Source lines
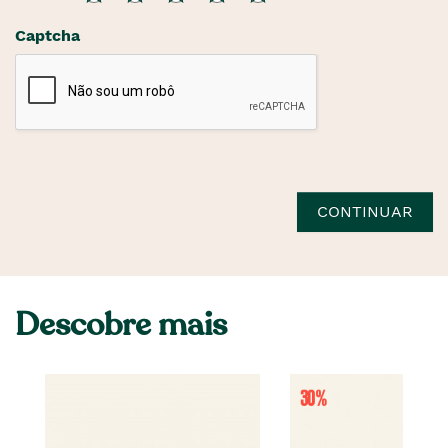
Captcha
CONTINUAR
Descobre mais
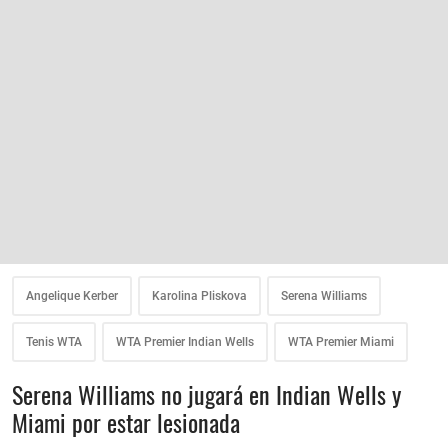
Angelique Kerber
Karolina Pliskova
Serena Williams
Tenis WTA
WTA Premier Indian Wells
WTA Premier Miami
Serena Williams no jugará en Indian Wells y
Miami por estar lesionada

**PROBLEM DESCRIPTION**
Put the lines above into a numbered list, skipping any blank ones and leaving out the pictures.

**YOUR RESPONSE**
1. Captcha
2. CONTINUAR
3. Descobre mais
4. Angelique Kerber
5. Karolina Pliskova
6. Serena Williams
7. Tenis WTA
8. WTA Premier Indian Wells
9. WTA Premier Miami
10. Serena Williams no jugará en Indian Wells y
11. Miami por estar lesionada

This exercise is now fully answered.